* **GOAL OF THE EXERCISE**: Leave out the images and return all the data word for word.

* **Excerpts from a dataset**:
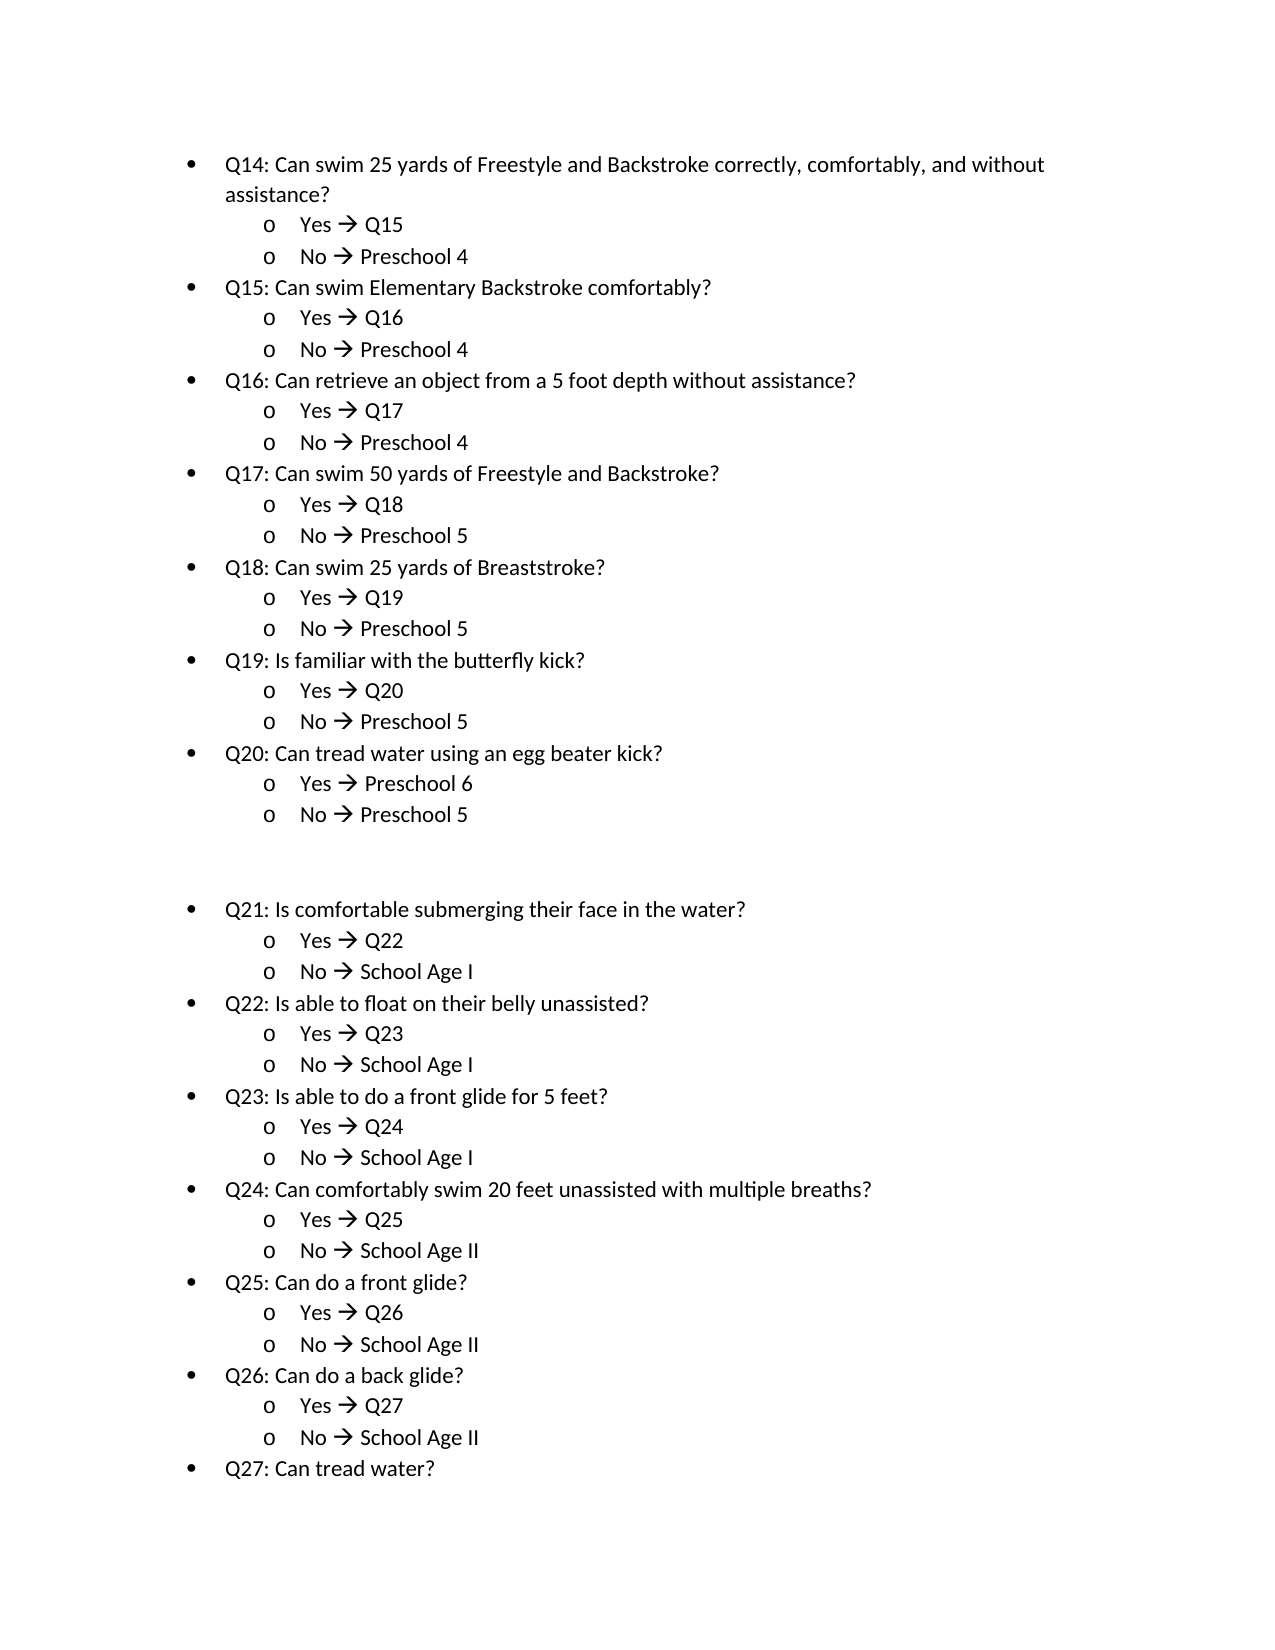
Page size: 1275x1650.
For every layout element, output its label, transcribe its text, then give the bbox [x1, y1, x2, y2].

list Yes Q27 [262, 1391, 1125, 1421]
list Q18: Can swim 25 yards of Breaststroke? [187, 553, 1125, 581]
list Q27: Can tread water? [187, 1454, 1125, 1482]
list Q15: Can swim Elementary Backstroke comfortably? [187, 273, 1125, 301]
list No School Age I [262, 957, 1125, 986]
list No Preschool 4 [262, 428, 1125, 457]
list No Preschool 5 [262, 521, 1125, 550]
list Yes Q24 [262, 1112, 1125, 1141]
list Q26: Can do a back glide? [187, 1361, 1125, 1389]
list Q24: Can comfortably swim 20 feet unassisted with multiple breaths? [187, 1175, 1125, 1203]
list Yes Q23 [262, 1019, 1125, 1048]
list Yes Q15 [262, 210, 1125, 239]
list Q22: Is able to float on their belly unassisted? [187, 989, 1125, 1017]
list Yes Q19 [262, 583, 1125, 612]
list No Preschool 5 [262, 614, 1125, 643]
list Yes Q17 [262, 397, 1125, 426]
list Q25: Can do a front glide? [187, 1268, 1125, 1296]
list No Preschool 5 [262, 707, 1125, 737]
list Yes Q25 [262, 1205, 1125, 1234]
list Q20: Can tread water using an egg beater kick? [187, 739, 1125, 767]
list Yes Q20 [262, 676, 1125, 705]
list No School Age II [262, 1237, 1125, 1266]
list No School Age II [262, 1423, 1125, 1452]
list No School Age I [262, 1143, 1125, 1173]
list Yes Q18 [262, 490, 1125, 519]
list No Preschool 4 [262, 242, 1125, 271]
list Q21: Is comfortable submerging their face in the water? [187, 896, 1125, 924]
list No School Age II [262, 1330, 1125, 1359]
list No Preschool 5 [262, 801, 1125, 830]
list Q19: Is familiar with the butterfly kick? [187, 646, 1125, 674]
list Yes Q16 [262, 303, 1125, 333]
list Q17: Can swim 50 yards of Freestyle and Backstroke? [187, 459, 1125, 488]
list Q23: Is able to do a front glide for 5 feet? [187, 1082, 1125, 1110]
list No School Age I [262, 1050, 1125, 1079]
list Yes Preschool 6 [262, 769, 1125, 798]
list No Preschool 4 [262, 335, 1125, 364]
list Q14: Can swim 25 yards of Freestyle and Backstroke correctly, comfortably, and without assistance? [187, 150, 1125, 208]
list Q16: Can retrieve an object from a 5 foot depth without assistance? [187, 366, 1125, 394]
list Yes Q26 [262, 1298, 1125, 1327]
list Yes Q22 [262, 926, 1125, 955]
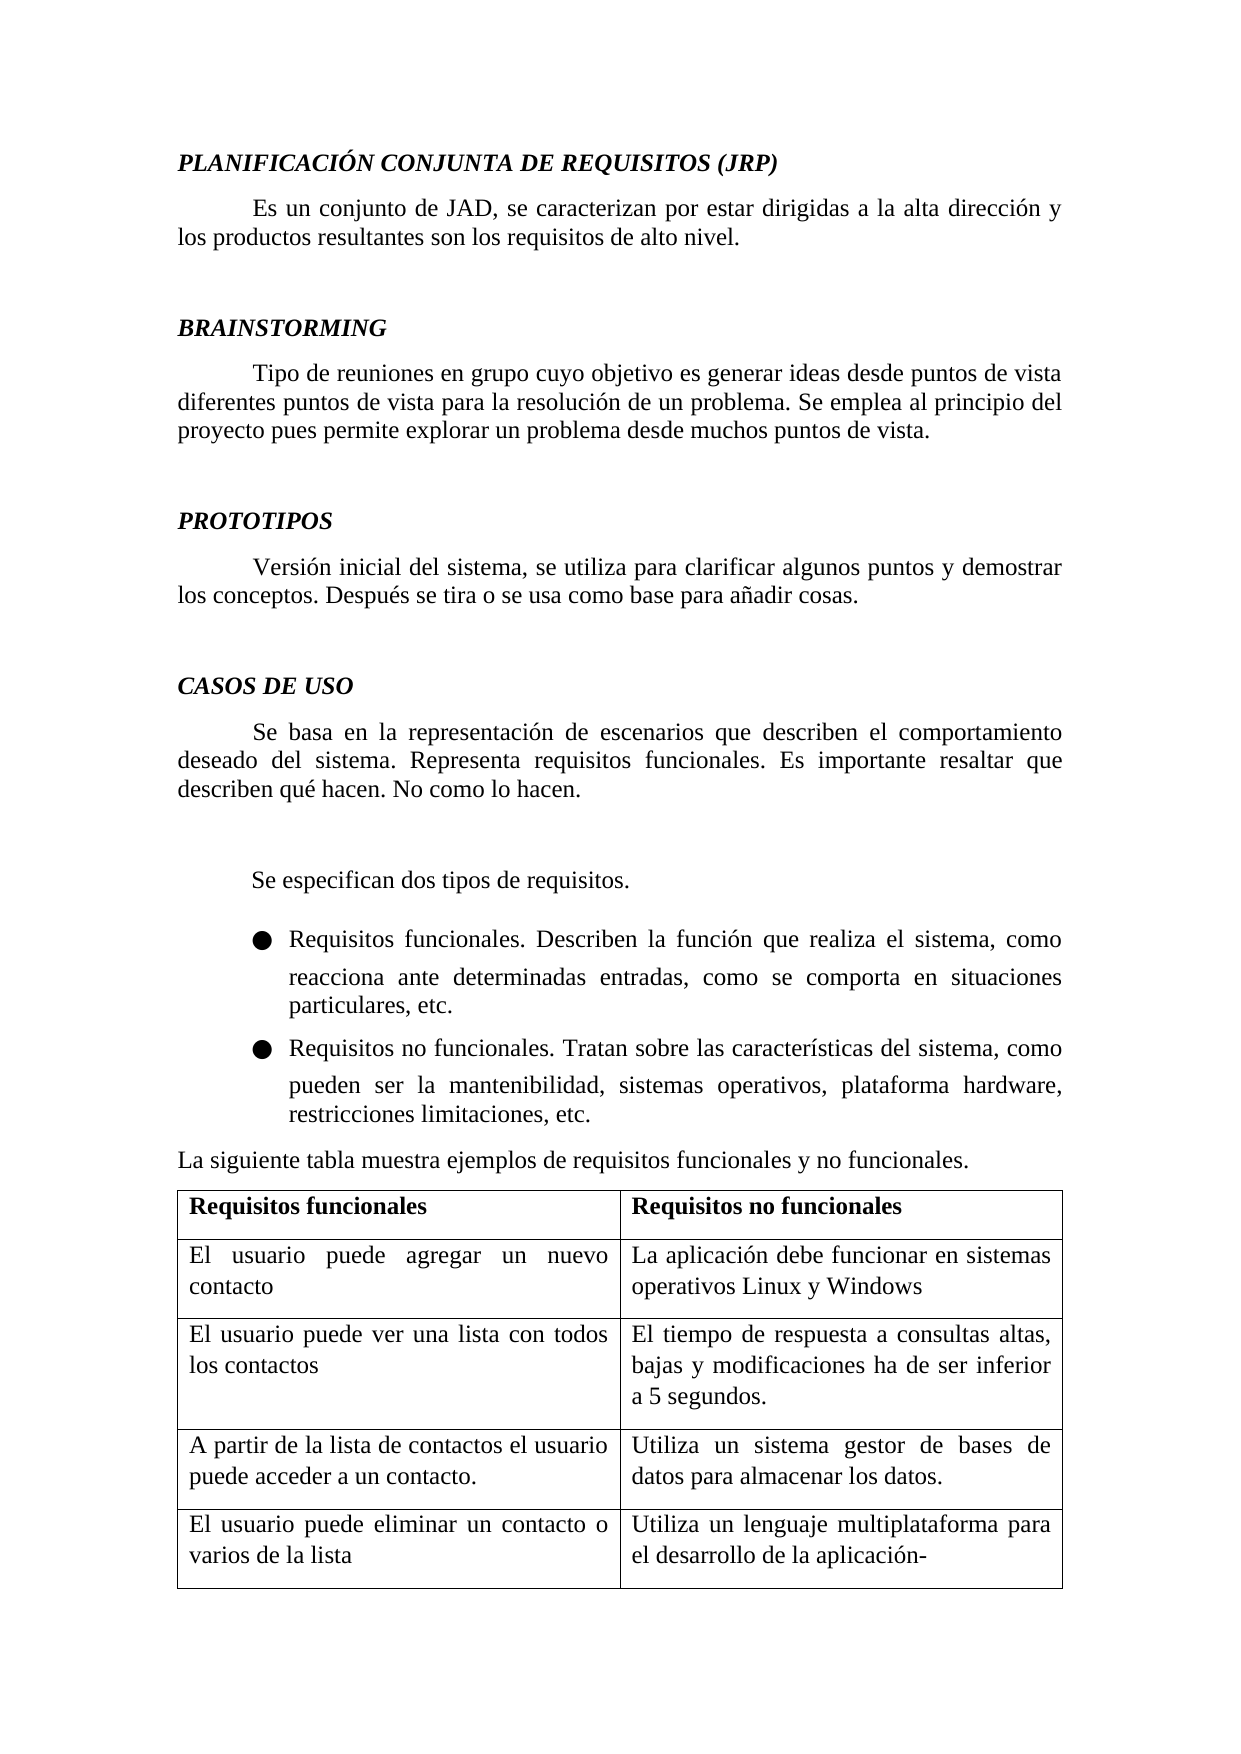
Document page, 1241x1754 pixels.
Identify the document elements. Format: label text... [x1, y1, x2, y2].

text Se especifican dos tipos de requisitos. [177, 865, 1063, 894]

* **EXERCISE ANSWER**:
Page size: 1275x1650.
For every layout element, output its label, transcribe its text, then give the bbox [x1, y1, x2, y2].

list Yes Q27 [262, 1391, 1125, 1421]
list Q18: Can swim 25 yards of Breaststroke? [187, 553, 1125, 581]
list Q27: Can tread water? [187, 1454, 1125, 1482]
list Q15: Can swim Elementary Backstroke comfortably? [187, 273, 1125, 301]
list No School Age I [262, 957, 1125, 986]
list No Preschool 4 [262, 428, 1125, 457]
list No Preschool 5 [262, 521, 1125, 550]
list Yes Q24 [262, 1112, 1125, 1141]
list Q26: Can do a back glide? [187, 1361, 1125, 1389]
list Q24: Can comfortably swim 20 feet unassisted with multiple breaths? [187, 1175, 1125, 1203]
list Yes Q23 [262, 1019, 1125, 1048]
list Yes Q15 [262, 210, 1125, 239]
list Q22: Is able to float on their belly unassisted? [187, 989, 1125, 1017]
list Yes Q19 [262, 583, 1125, 612]
list No Preschool 5 [262, 614, 1125, 643]
list Yes Q17 [262, 397, 1125, 426]
list Q25: Can do a front glide? [187, 1268, 1125, 1296]
list No Preschool 5 [262, 707, 1125, 737]
list Yes Q25 [262, 1205, 1125, 1234]
list Q20: Can tread water using an egg beater kick? [187, 739, 1125, 767]
list Yes Q20 [262, 676, 1125, 705]
list No School Age II [262, 1237, 1125, 1266]
list No School Age II [262, 1423, 1125, 1452]
list No School Age I [262, 1143, 1125, 1173]
list Yes Q18 [262, 490, 1125, 519]
list No Preschool 4 [262, 242, 1125, 271]
list Q21: Is comfortable submerging their face in the water? [187, 896, 1125, 924]
list No School Age II [262, 1330, 1125, 1359]
list No Preschool 5 [262, 801, 1125, 830]
list Q19: Is familiar with the butterfly kick? [187, 646, 1125, 674]
list Yes Q16 [262, 303, 1125, 333]
list Q17: Can swim 50 yards of Freestyle and Backstroke? [187, 459, 1125, 488]
list Q23: Is able to do a front glide for 5 feet? [187, 1082, 1125, 1110]
list No School Age I [262, 1050, 1125, 1079]
list Yes Preschool 6 [262, 769, 1125, 798]
list No Preschool 4 [262, 335, 1125, 364]
list Q14: Can swim 25 yards of Freestyle and Backstroke correctly, comfortably, and without assistance? [187, 150, 1125, 208]
list Q16: Can retrieve an object from a 5 foot depth without assistance? [187, 366, 1125, 394]
list Yes Q26 [262, 1298, 1125, 1327]
list Yes Q22 [262, 926, 1125, 955]
Document page, 1241x1754 pixels.
Identify the document elements. Format: label text... [x1, y1, x2, y2].

text Se especifican dos tipos de requisitos. [177, 865, 1063, 894]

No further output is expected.